Bilby, a 249-kiloton blast triggered under the surface of the Test Site's northeast section in 1963, was the first underground nuclear experiment that rocked Las Vegas, about 75 miles southeast of the explosion.

Hechanova and former Test Site scientist James O'Donnell combed U.S. Geological Survey and national earthquake records for Bilby's impact. It registered a 5.8 on the Richter scale at the International Data Center in Virginia. "That was a good-sized bomb," Hechanova said.

In 1965, Cambric exploded with a force less than a kiloton -- or less than 1,000 tons of TNT -- but produced extremely high tritium, nine times larger per kiloton than what was expected from such shots in or near the ground water. Hechanova has a number of theories: the nuclear device fizzled, the scientists wanted to create tritium or the results were unexpected.

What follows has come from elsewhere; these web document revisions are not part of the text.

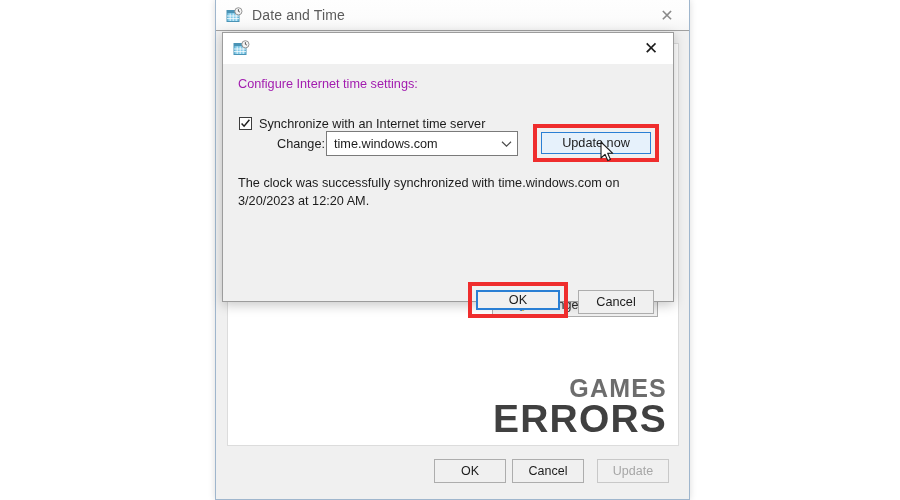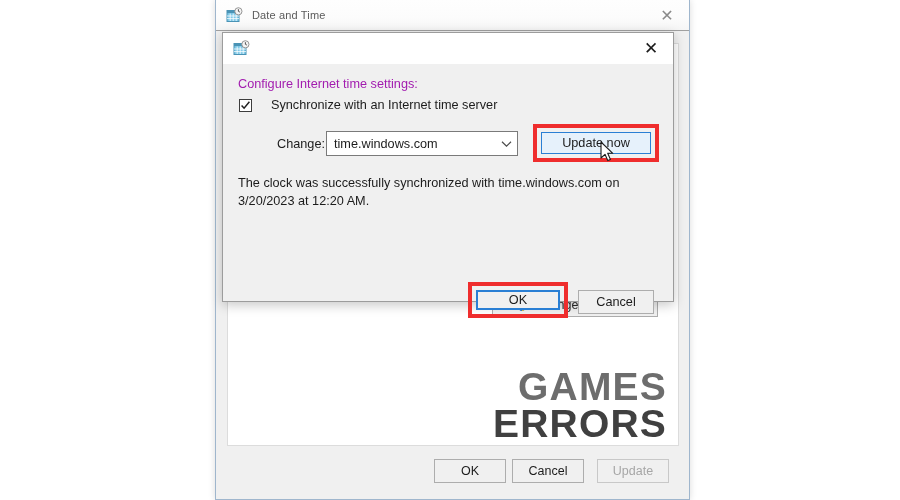--- a/index.html
+++ b/index.html
@@ -49,7 +49,7 @@
     position: relative;
   }
   #parent-title-text {
-    font-size: 11px;
+    font-size: 14px;
     color: #5b5b5b;
     letter-spacing: 0.15px;
     white-space: nowrap;

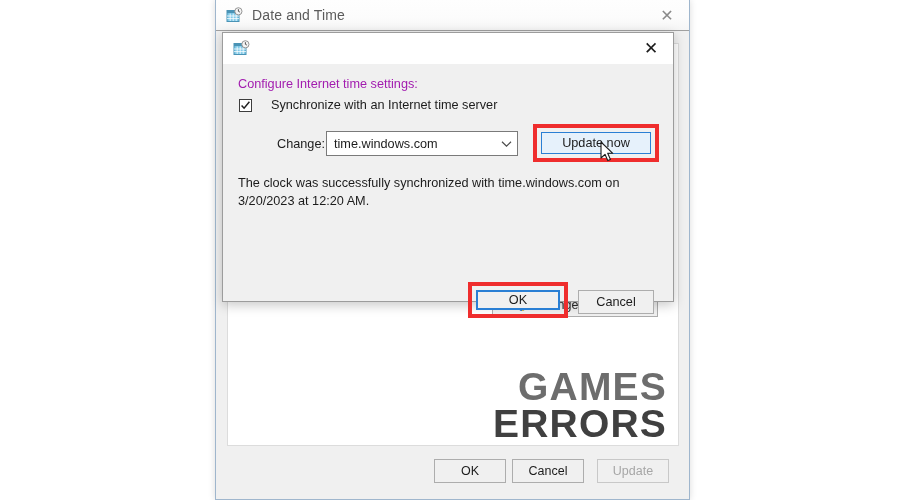--- a/index.html
+++ b/index.html
@@ -230,10 +230,9 @@
   #sync-row {
     position: absolute;
     left: 16px;
-    top: 34px;
-    display: flex;
-    align-items: center;
-    gap: 19px;
+    top: 53px;
+    display: flex;
+    gap: 7px;
     cursor: default;
   }
   #sync-checkbox {

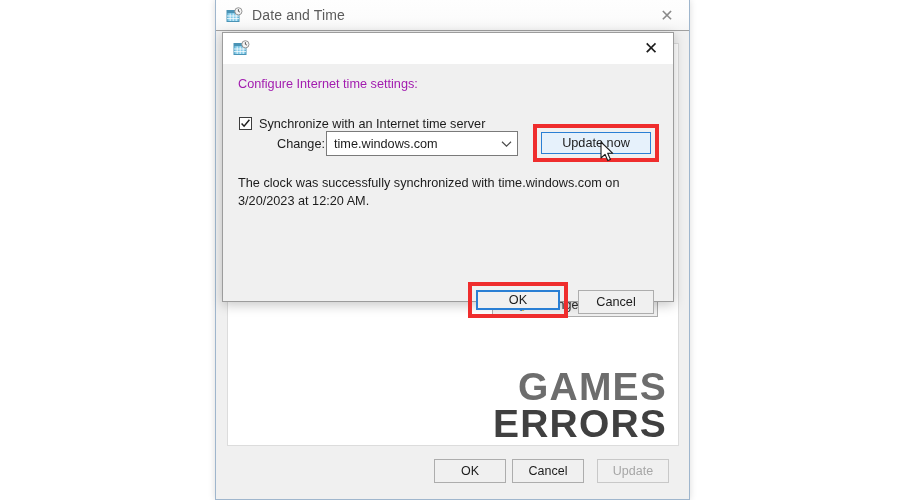--- a/index.html
+++ b/index.html
@@ -124,11 +124,12 @@
     user-select: none;
   }
   #watermark .wm-line1 {
-    font-size: 39px;
+    font-size: 25px;
     font-weight: bold;
     color: #6d6d6d;
     letter-spacing: 1.2px;
     display: block;
+    margin-top: 8px;
   }
   #watermark .wm-line2 {
     font-size: 39px;

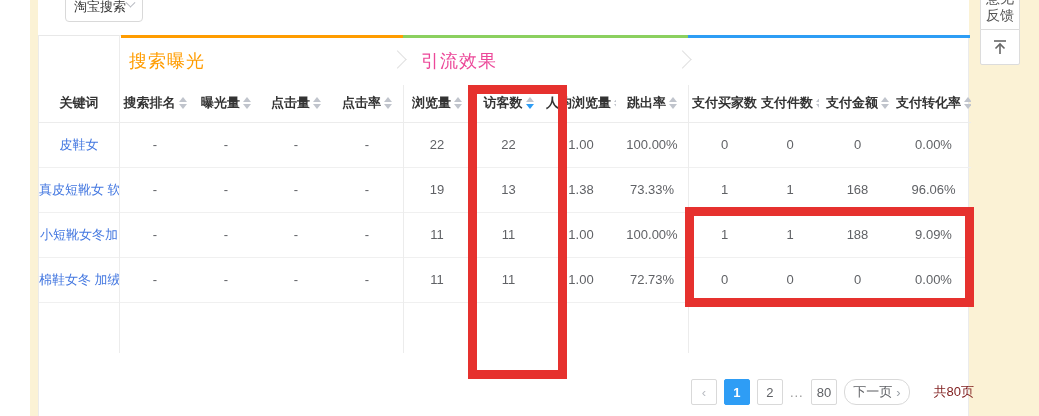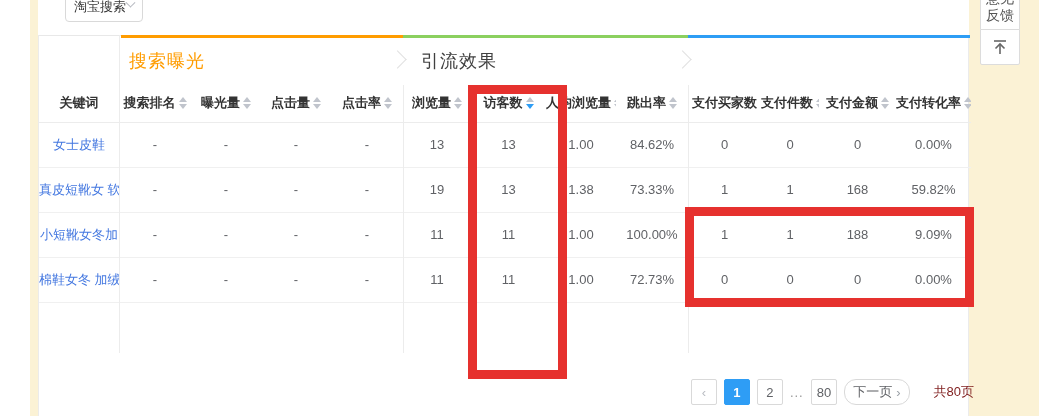--- a/index.html
+++ b/index.html
@@ -38,7 +38,7 @@
   .bb-blue   { left:649px; width:282px; background:#2d9df5; }
   .group-label { position:absolute; top:14px; font-size:18px; font-weight:400; letter-spacing:1px; }
   .gl-orange { left:90px;  color:#ff9c00; }
-  .gl-green  { left:382px; color:#404040; }
+  .gl-green  { left:382px; color:#ec4899; }
   .gl-blue   { left:667px; color:#2d9df5; }
   .band-chevron {
     position:absolute; top:18px; width:13px; height:13px;

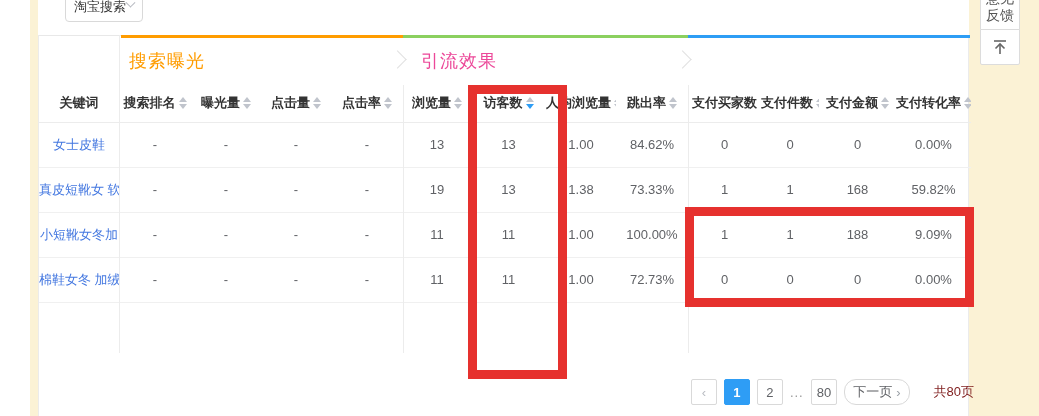--- a/index.html
+++ b/index.html
@@ -233,6 +233,21 @@
       </thead>
     <tbody id="body-rows">
         <tr>
+          <td class="kw"><a>皮鞋女</a></td>
+          <td>-</td>
+          <td>-</td>
+          <td>-</td>
+          <td>-</td>
+          <td>22</td>
+          <td>22</td>
+          <td>1.00</td>
+          <td>100.00%</td>
+          <td>0</td>
+          <td>0</td>
+          <td>0</td>
+          <td>0.00%</td>
+        </tr>
+        <tr>
           <td class="kw"><a>女士皮鞋</a></td>
           <td>-</td>
           <td>-</td>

Once Hechanova figures out the source amounts of tritium in the bomb caverns, he plans to develop a simple monitor available to anyone living near the Test Site's boundary. "Nothing like it exists now for the average person to sample well water," he said.

If he receives a $100,000 grant request, Hechanova hopes to develop a tritium monitor at the Harry Reid Center with assistance from UNLV professors. "It's an early warning system that any farmer could put down his well," he said.